So let me tell you about my teenage Sunday mornings.  Pretty much every week, our family was up by 7:30 and out the door and off to church by 9 in time for my brothers to make their alkalite call. I  can't say this didn't happen without a grumble or two from the teenager peanut gallery.  But now, I really cherish the reasons behind this weekly rhythm which still beats in my brothers and me today.

From about 6 pm on Saturday, Baba would remind us that the next morning we'd be getting ourselves and the house "brim a brober, bright and early" because we just never knew who'd show up at church. Baba always has had trouble pronouncing his "p's".  Our home's doors would be open for post-liturgical lunch and good long visits.
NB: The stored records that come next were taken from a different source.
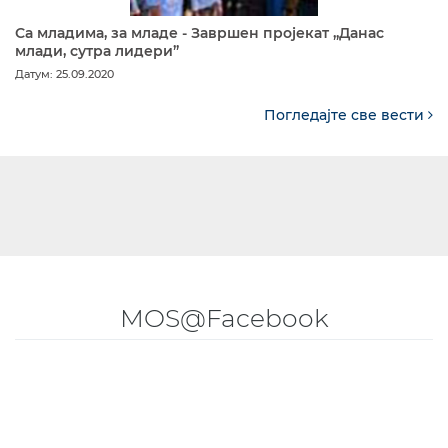
Са младима, за младе - Завршен пројекат „Данас
млади, сутра лидери”
Датум: 25.09.2020
Погледајте све вести
MOS@Facebook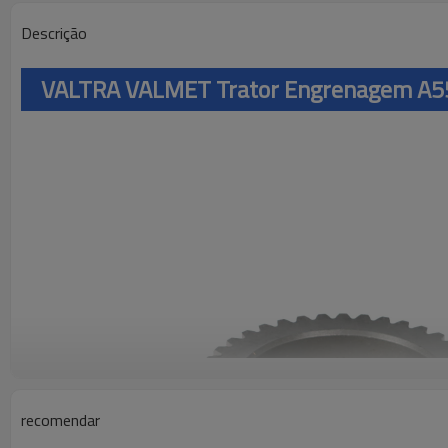
Descrição
VALTRA VALMET Trator Engrenagem A
recomendar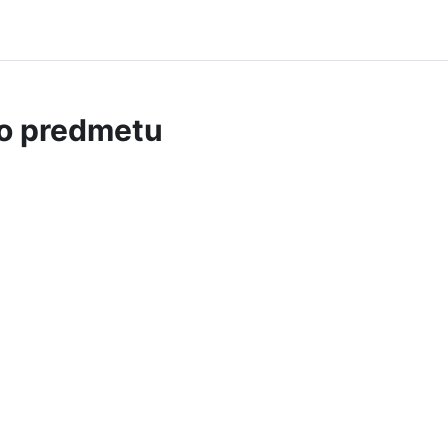
 o predmetu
Baba's friends from the old country had kids studying at universities in LA.  They'd be welcome and well-fed.

My parents' besties, Auntie Evette and Uncle Walter- a sweet Lebanese couple from Brazil might want to stop by for a bite and a chat.

Or maybe the priest and his wife and kids could come over for an afternoon coffee.

And sometimes it was just the 5 of us and Taita who lived next door to the church in the Senior Center.  She'd come home to suburbia with us on Sundays and stay 'til dad drove her back to her apartment a few days later.

And on most sunny Sunday afternoons in LA, the grill would flip open and Baba would be revved to cook up the flavors that lived in his memory.  His specialty... Kafta and Djej (chicken) on the grill.  To this day, he tells us the trick is in the quality of the spices you use.

I now realize... it's about the meal because it is simply delicious, yes. But more importantly, it is that Sunday afternoons are set aside for fellowship, family and community.  It's about the after worship visits.  Under the shade of the trellaced grapevine. Just as we did in our backyard in the foothills outside of LA, Sunday after Sunday. And just as it is back home in Dar'aoun Village at our dear friends, Frannie and Alexi's place ... with a majestic view of the Mediterranean and the Shrine of Our Lady of Lebanon. 

This rhythm ... it's this.

Ancestry. Food. Love. 

Sahtain! To you Health and to Hope!  



2 lbs ground beef
½ lb ground lamb (optional)
½ cup finely chopped or grated onion
¼ cup finely minced parsley
¼ cup finely minced mint
1 tbsp sea salt
2 tbsp Soul Roots Kafta Spice
1 tsp Soul Roots Sumac 

10 medium skewers if making Kafta

Mix all ingredients well and form into hamburger patties or kafta kebabs on pre-soaked bamboo or metal skewers. Chill for 1 hour before grilling. Brush meat with olive oil. Place on a hot grill and cook well to desired level.  Serve burgers on buns or pita with the works including Laban bil Khiar, fresh green salad and roasted potatoes.